Mr. Kennaston was in vein to-night; he scintillated; he was also a little nervous. This was probably owing to the fact that Margaret, leaning against the back of the stone bench on which they both sat, her chin propped by her hand, was gazing at him in that peculiar, intent fashion of hers which—as I think I have mentioned—caused you fatuously to believe she had forgotten there were any other trousered beings extant.
Mr. Kennaston, however, stuck to apt phrases and nice distinctions. The moon found it edifying, but rather dull.
After a little Mr. Kennaston paused in his boyish, ebullient speech, and they sat in silence. The lisping of the fountains was very audible. In the heavens, the moon climbed a little further and registered a manifestly impossible hour on the sun-dial. It also brightened.

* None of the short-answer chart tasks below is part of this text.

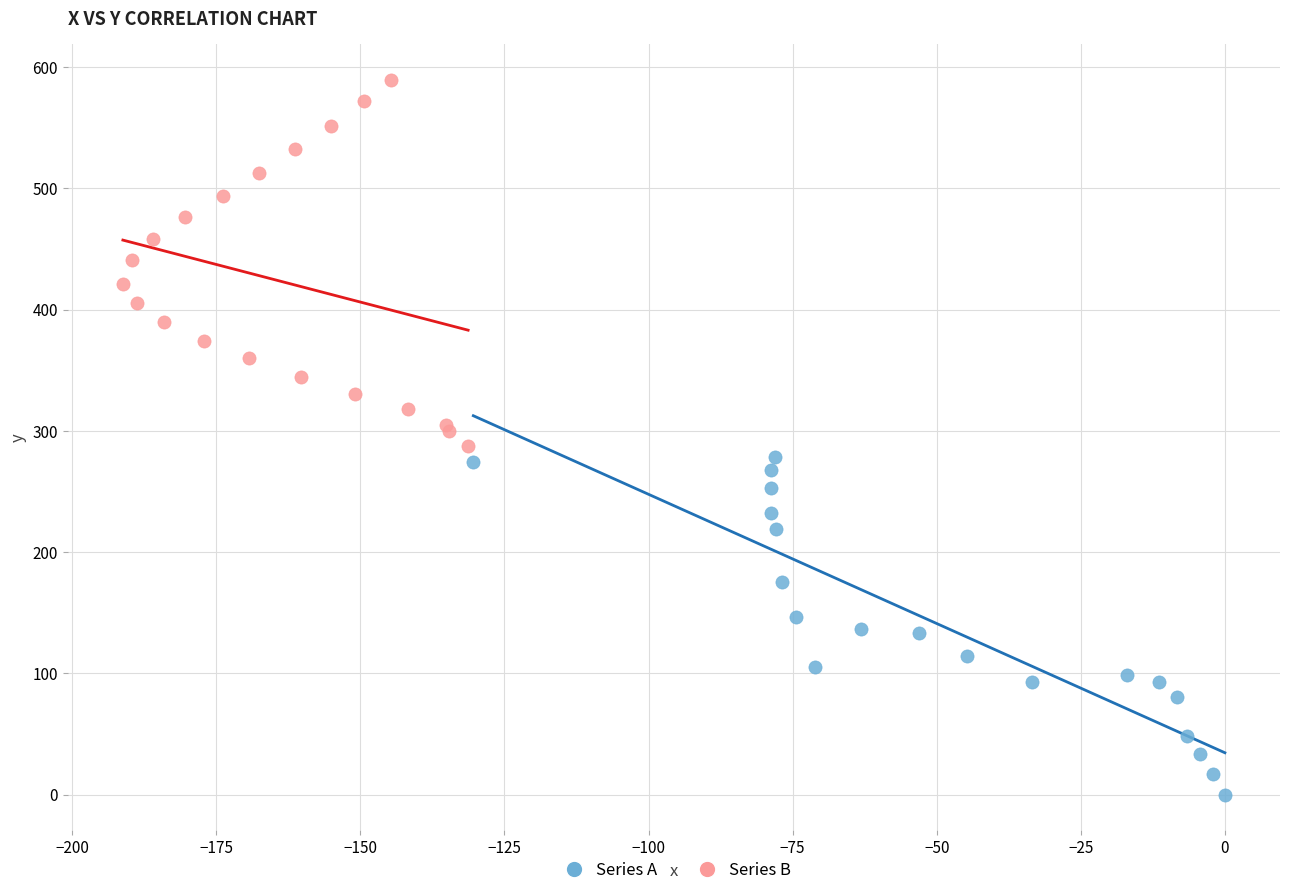

Which series has the widest spread of Y values?

Series B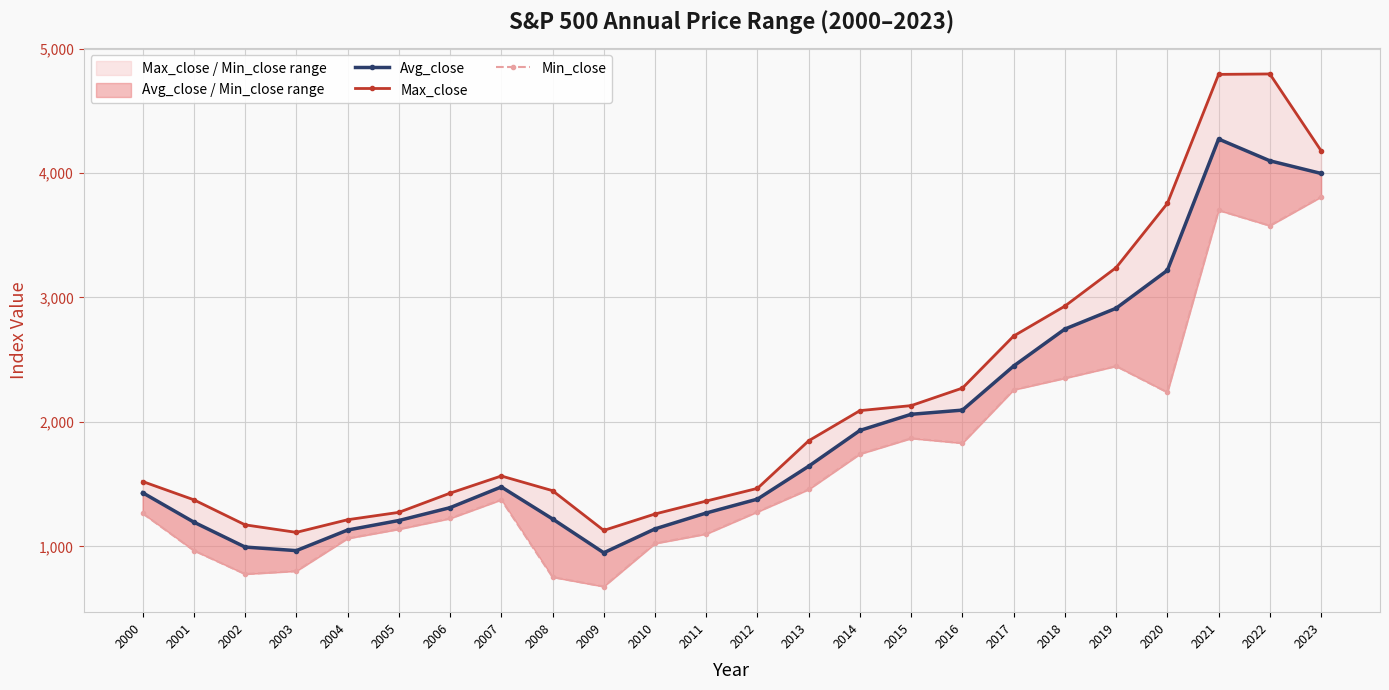

True or false: Avg_close and Max_close intersect in this chart.

False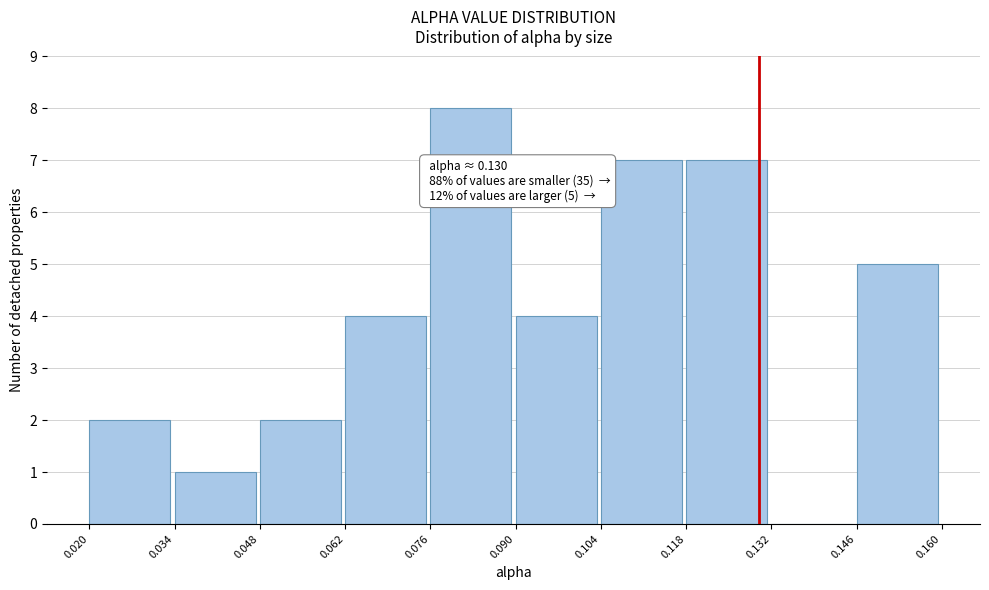

Which range on the x-axis has the tallest bar?

0.076 to 0.090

It was a companionable sort of a moon. It invited talk of a confidential nature.
“Bless my soul,” it was signalling to any number of gentlemen at that moment, “there’s only you and I and the girl here. Speak out, man! She’ll have you now, if she ever will. You’ll never have a chance like this again, I can tell you. Come, now, my dear boy, I’m shining full in your face, and you’ve no idea how becoming it is. I’m not like that garish, blundering sun, who doesn’t know any better than to let her see how red and fidgetty you get when you’re excited; I’m an old hand at such matters. I’ve presided over these little affairs since Babylon was a paltry village. I’ll never tell. And—and if anything should happen, I’m always ready to go behind a cloud, you know. So, speak out!—speak out, man, if you’ve the heart of a mouse!”
Thus far the conscienceless spring moon.
Mr. Kennaston sighed. The moon took this as a promising sign and brightened over it perceptibly, and thereby afforded him an excellent gambit.
“Yes?” said Margaret. “What is it, beautiful?”
That, in privacy, was her fantastic name for him.